On the West Texas border a behemoth is bellowing smoke, fire and death. This monster is the infamous Abaddon Cannon Foundry, whose weapons of war have spread death and destruction around the world–and made a few men in Big Buck, Texas, incredibly rich.

Now, a Mexican-born teenager has disappeared into this fortress factory, where men work and sweat as slaves. This boy’s sister wants to learn her brother’s fate, and she just happens to know a man named Shawn O’Brien, the town tamer.

\Shawn rides to Texas to find the missing boy. What he discovers in Big Buck will spark a ferocious, bloody battle with the greatest evil the West ever known: masters of war who (laugh in the face of anyone who defies them–until Shawn O’Brien raises his six gun. Then the laughing stops.

Better Off Dead: Shawn O’Brien

William W. Johnstone & J.A. Johnstone

Pinnacle Books

Supplied by Penguin Random House New Zealand

Reviewed by Stephen Litten

Shawn O’Brien, at the behest of his brother, goes to Big Buck, Texas, to search for Manuel Cantrell, a young Mexican believed to be working at the Abaddon Cannon Foundry. Only the folks running Abaddon are none too keen on his enquiries, and Shawn is forced to live up to his sobriquet – the Town Tamer.

This is my first horse opera in a long while, and the Johnstone’s know how to write a page-turner. Shawn O’Brien is a likeable character, but he does seem to carry a number of modern attitudes. The body count is also quite high – Shawn himself kills at least six people.

Of the other major characters, Shawn’s brother Jacob, the partial love interest Maria Cantrell and the short-lived Hamp Sedley are fairly well drawn, but the villains do come across as two dimensional, with Caleb Perry, owner of the Abaddon Cannon Foundry the most cartoonish.

The basic plot revolves around Perry’s racist and deadly exploitation of his workforce, with a whiff of steampunk thrown in: cannon armed, steam driven, air frigates. Imperial and colonial powers are beating a path to Perry’s door, though why, after seeing the prototype they don’t go home to their industrialised countries and build them there I don’t know. Definitely the weak point in the plot.

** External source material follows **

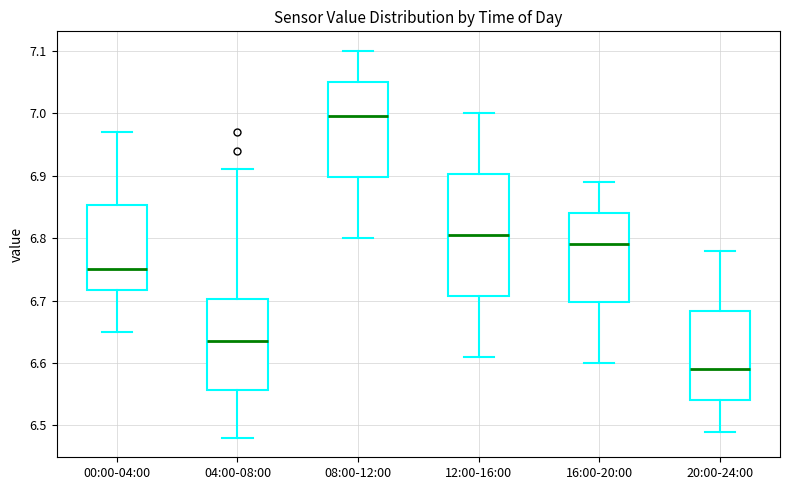

Which box's median line is the lowest?

20:00-24:00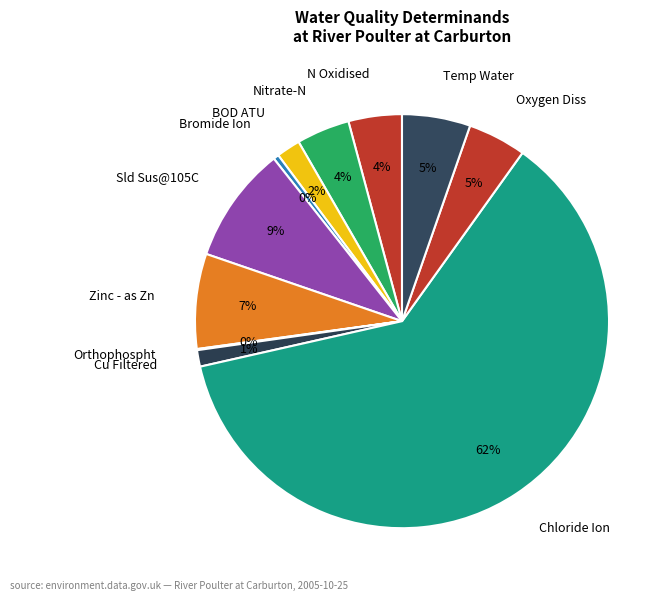

To the nearest percent, what percentage of the pie is Nitrate-N?

4%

As I said above, it’s a page-turner and kept me interested until the end despite the plot flaws. For those wondering why I’ve reviewed a book released six years ago, there was a minor confusion with a more recent release with the same title, Better Off Dead. If you like Westerns, this is probably up your wagon trail. For afficionados of steampunk, keep looking.